Late last month, the Organisation for Economic Cooperation and Development (OECD) praised energy sector reforms introduced by Mexico’s President Enrique Peña Nieto early in his about-to-expire six-year term, as “a great success”.
According to the report, which was widely glowing about moves to bolster Mexican education, health, justice, and regulation under Peña, a more controversial move to open state-owned fossil monopoly Pemex to private competition has overshadowed important changes in the electricity sector.
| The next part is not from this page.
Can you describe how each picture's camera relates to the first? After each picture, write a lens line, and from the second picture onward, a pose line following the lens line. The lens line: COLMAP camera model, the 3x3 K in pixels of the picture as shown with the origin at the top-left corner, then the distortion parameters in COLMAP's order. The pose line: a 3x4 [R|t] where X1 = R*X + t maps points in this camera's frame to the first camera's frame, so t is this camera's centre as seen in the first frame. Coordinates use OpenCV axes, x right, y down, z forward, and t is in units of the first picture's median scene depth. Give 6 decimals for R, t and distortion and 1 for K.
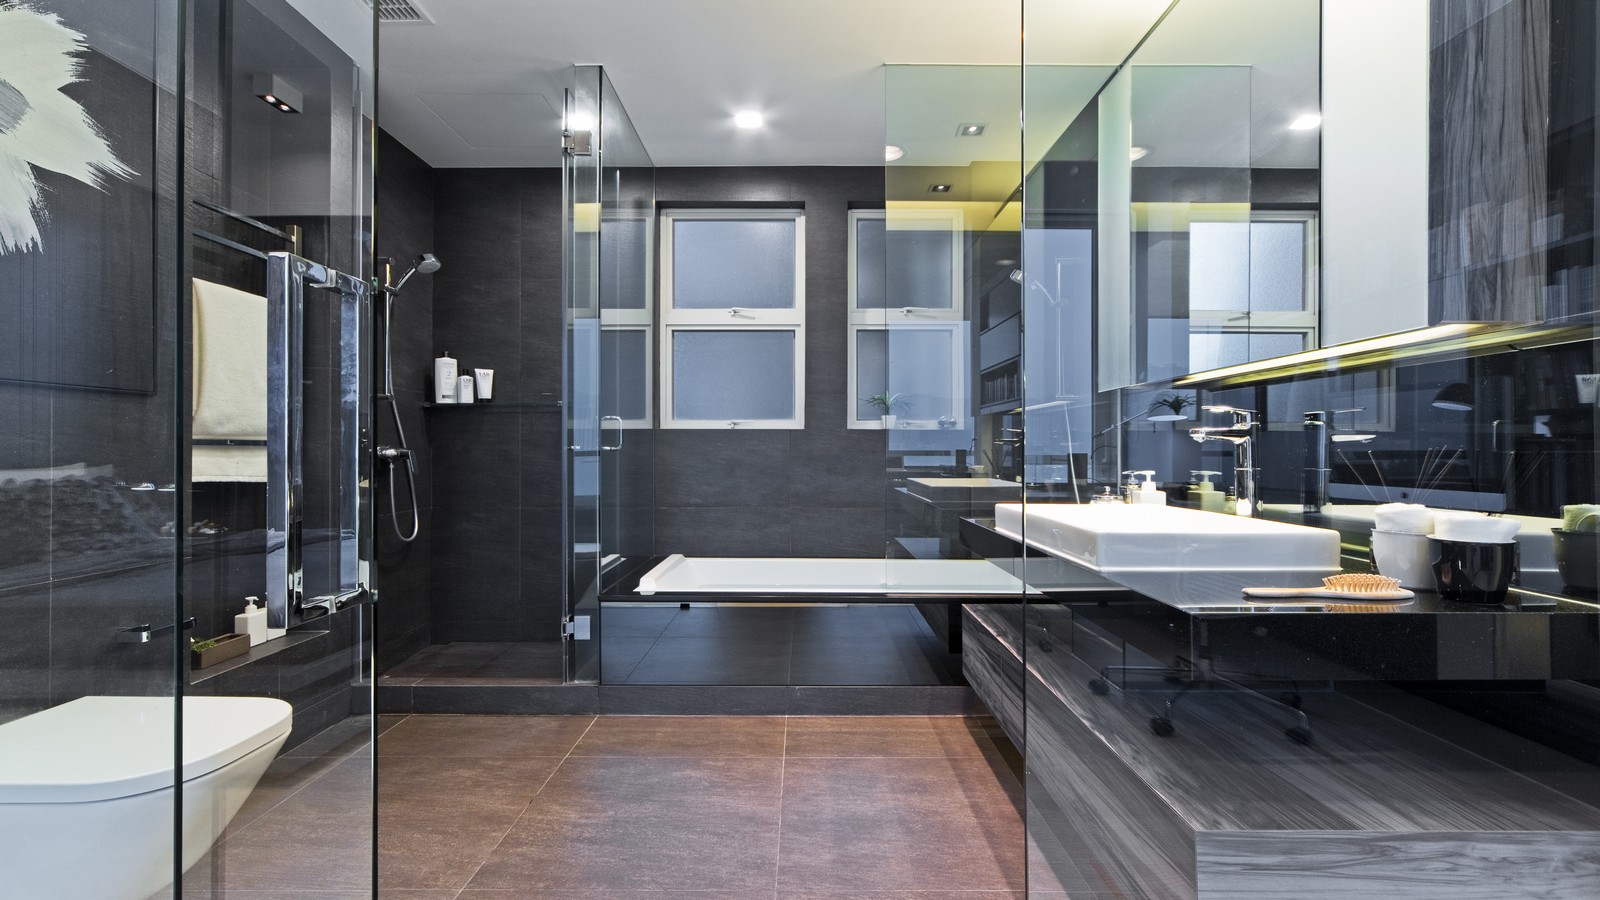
lens RADIAL K [[714.7, 0, 804.7], [0, 714.7, 454.9], [0, 0, 1]] dist [-0.014184, 0.000016]
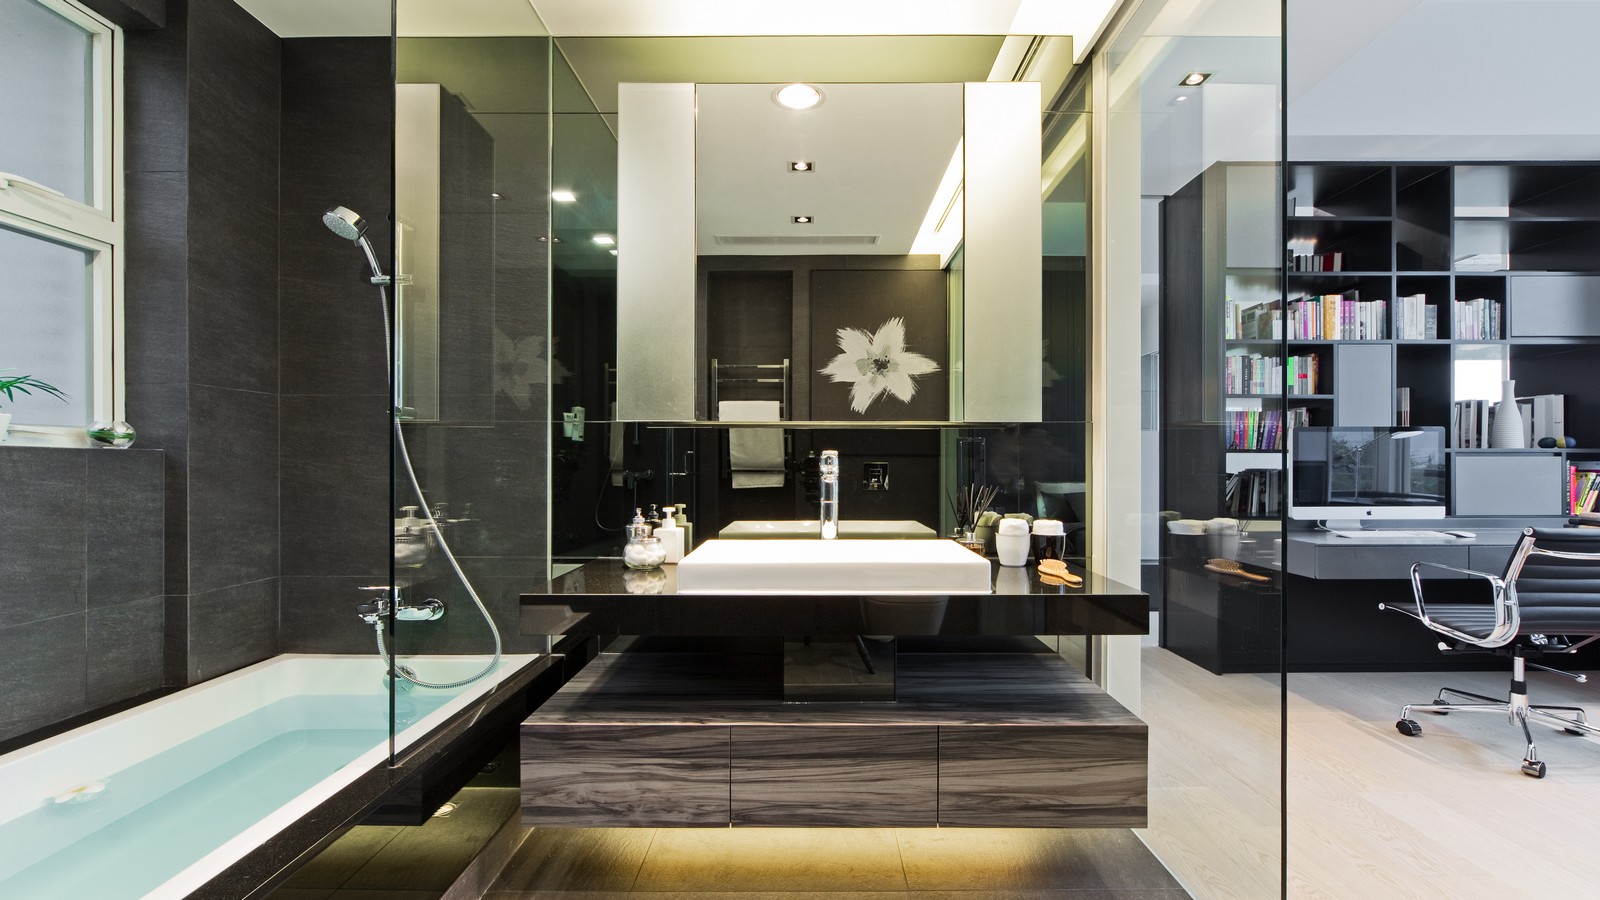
lens RADIAL K [[714.7, 0, 804.7], [0, 714.7, 454.9], [0, 0, 1]] dist [-0.014184, 0.000016]
pose [[0.015533, 0.009698, 0.999832, -0.499625], [0.005313, 0.999938, -0.009781, -0.034936], [-0.999865, 0.005464, 0.015481, 0.814976]]
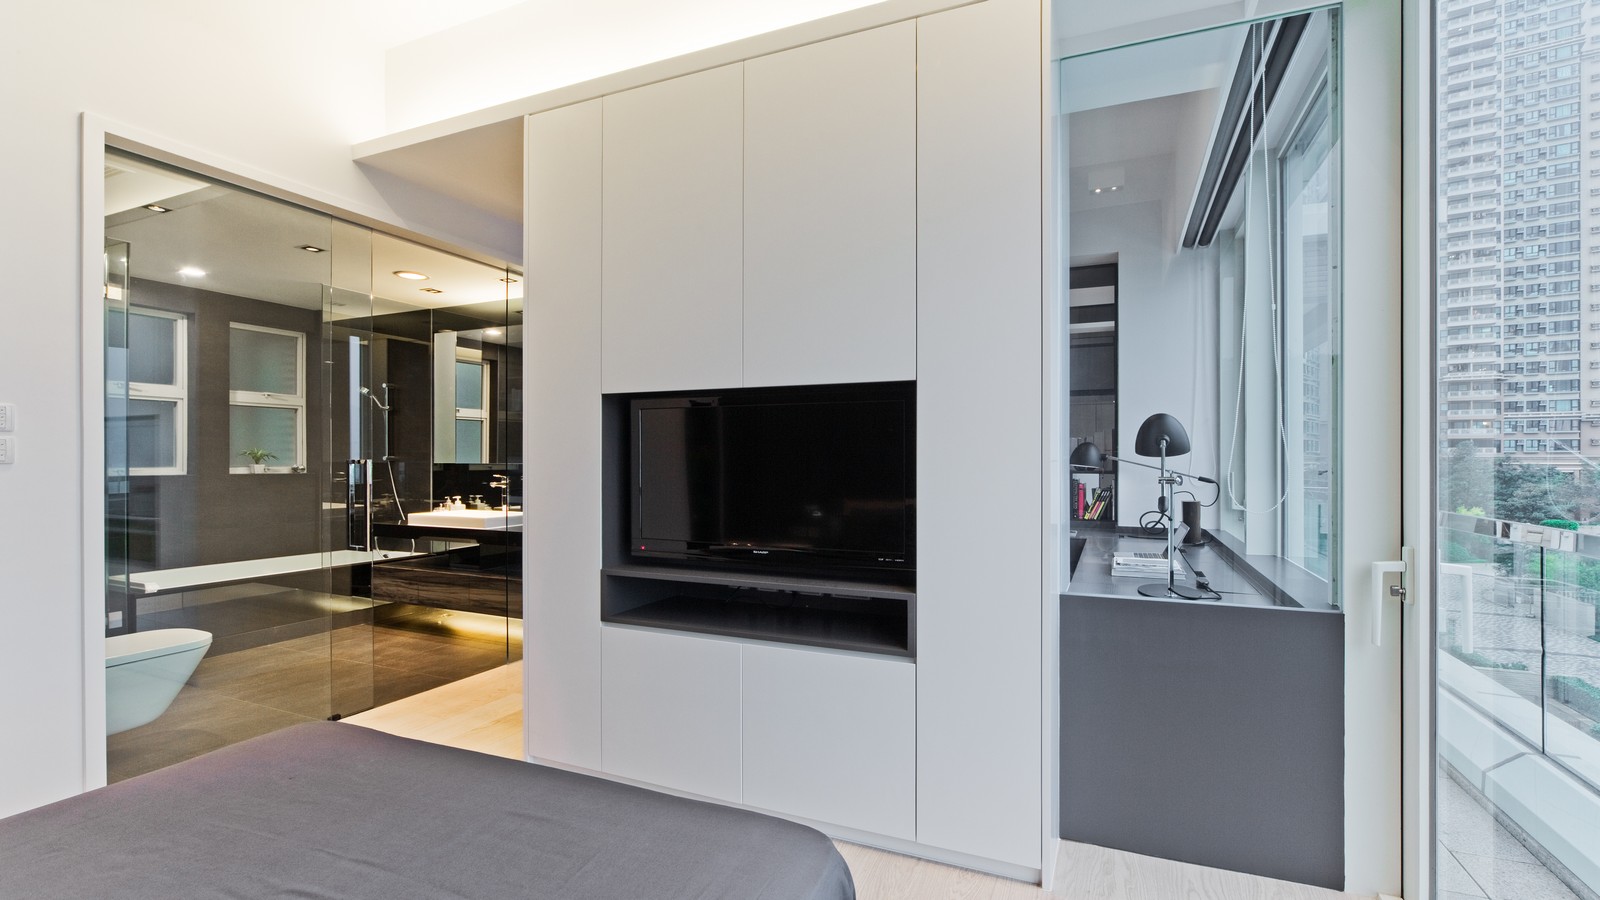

Newly independent and empowered regulators are overseeing “deep reform” in the electricity sector, typified by a renewables auction system that “is a world reference and has attracted some of the lowest-price projects globally”.
Mexico, the OECD recalls, was also “the first emerging country to submit its nationally determined contribution ahead of the COP 21.” It has committed unconditionally to reduce its greenhouse emissions 22% (and black carbon 51%) by 2030 compared to a business-as-usual trajectory, with escalation of those commitments to 36 and 75% respectively under certain circumstances.
The country implemented a carbon tax in 2014, and the following year passed legislation mandating the creation of an emissions cap-and-trade market which it may link with the Western Climate Initiative, an exchange that already includes accredited emitters in California, Ontario, and Quebec. A year ago, Peña’s government weathered protests to reduce subsidies on gasoline, pushing up its price substantially.